The emerging markets narrative in 2017 can be summed up as “much less stress and profit recovery,” Langridge stressed.
This is a remarkable feat, considering the asset class was predicted to be in deep water after Donald Trump’s surprise victory in the US election.
“It has been a remarkably benign world so far this year with remarkably few shocks and those shocks haven’t occurred in the principle areas that hurt EM,” explained the senior managing director and senior portfolio manager.
Tentative action from the Federal Reserve, a weaker dollar have all been to the benefit of EM stocks.
Even falling commodity prices have only touched those countries that have a direct link to the sector, Langridge pointed out.
However, if there is a repeat sell-off of the FANG stocks, comprised of American tech heavyweights Facebook, Amazon, Netflix and Google, the emerging economies could be in a world of pain, she warned.
“There is one clear source of valuations risk that could impact the momentum in global stock markets, and that is centred in the US around the so-called FANGs.

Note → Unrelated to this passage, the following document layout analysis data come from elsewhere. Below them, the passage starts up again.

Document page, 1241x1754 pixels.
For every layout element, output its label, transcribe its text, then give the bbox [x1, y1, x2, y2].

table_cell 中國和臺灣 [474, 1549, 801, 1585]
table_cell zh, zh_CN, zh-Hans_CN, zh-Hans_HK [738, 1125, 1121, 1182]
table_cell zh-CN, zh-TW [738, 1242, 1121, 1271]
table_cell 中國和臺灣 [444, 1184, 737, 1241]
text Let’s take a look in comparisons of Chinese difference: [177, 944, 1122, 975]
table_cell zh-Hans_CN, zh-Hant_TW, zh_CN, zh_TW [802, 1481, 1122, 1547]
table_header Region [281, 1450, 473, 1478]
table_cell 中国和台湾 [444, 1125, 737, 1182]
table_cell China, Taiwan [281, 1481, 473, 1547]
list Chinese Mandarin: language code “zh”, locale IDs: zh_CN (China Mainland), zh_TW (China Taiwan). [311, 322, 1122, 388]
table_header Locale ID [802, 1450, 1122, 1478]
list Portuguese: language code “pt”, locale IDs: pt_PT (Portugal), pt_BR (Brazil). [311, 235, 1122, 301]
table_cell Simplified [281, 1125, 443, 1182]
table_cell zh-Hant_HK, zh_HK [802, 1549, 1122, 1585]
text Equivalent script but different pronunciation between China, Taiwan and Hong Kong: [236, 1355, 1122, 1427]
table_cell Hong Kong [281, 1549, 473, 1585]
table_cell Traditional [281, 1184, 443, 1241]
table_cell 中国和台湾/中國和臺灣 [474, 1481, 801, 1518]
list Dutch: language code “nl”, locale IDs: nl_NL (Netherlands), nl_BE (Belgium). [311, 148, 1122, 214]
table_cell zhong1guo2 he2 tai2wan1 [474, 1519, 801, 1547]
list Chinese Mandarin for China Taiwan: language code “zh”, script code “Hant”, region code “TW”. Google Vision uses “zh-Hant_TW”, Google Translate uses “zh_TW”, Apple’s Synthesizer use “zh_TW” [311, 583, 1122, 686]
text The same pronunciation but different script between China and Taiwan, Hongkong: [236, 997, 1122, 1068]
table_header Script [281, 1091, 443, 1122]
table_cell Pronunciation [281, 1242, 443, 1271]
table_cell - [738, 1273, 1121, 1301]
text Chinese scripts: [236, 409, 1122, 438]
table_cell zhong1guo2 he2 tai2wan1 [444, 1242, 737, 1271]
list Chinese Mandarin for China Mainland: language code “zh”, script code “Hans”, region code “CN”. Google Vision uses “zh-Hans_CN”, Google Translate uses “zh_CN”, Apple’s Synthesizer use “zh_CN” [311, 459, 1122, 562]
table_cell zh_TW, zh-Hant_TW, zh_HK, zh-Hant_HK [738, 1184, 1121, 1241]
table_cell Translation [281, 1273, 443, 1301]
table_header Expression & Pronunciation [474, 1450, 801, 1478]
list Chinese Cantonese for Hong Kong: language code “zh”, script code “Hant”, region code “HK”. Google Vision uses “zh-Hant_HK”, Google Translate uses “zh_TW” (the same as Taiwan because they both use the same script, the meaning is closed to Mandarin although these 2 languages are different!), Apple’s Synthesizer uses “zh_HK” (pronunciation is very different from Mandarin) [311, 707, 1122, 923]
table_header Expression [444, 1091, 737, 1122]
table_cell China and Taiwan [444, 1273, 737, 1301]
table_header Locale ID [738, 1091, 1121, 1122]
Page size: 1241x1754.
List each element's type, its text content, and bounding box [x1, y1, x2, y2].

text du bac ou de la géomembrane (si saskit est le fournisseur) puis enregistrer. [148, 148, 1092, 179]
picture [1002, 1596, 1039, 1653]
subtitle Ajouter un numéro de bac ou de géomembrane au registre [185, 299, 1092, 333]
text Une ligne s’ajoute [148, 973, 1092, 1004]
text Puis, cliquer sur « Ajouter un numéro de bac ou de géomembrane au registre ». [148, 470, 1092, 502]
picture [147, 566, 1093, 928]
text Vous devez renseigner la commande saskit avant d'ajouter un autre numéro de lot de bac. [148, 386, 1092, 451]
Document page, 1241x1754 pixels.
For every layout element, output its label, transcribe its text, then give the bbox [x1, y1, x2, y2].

“IT is one of the biggest sectors in the EM class. It has also performed extremely well this year for very strong reasons relating to their profitability.
“But a lot of it is also indirectly a function of momentum and investment excitement in the FANGs.
“So, if you see an abrupt reversal in that sector in the US, the first signs of which we saw last week, you will see that ricochet effect in the related sectors in EM.”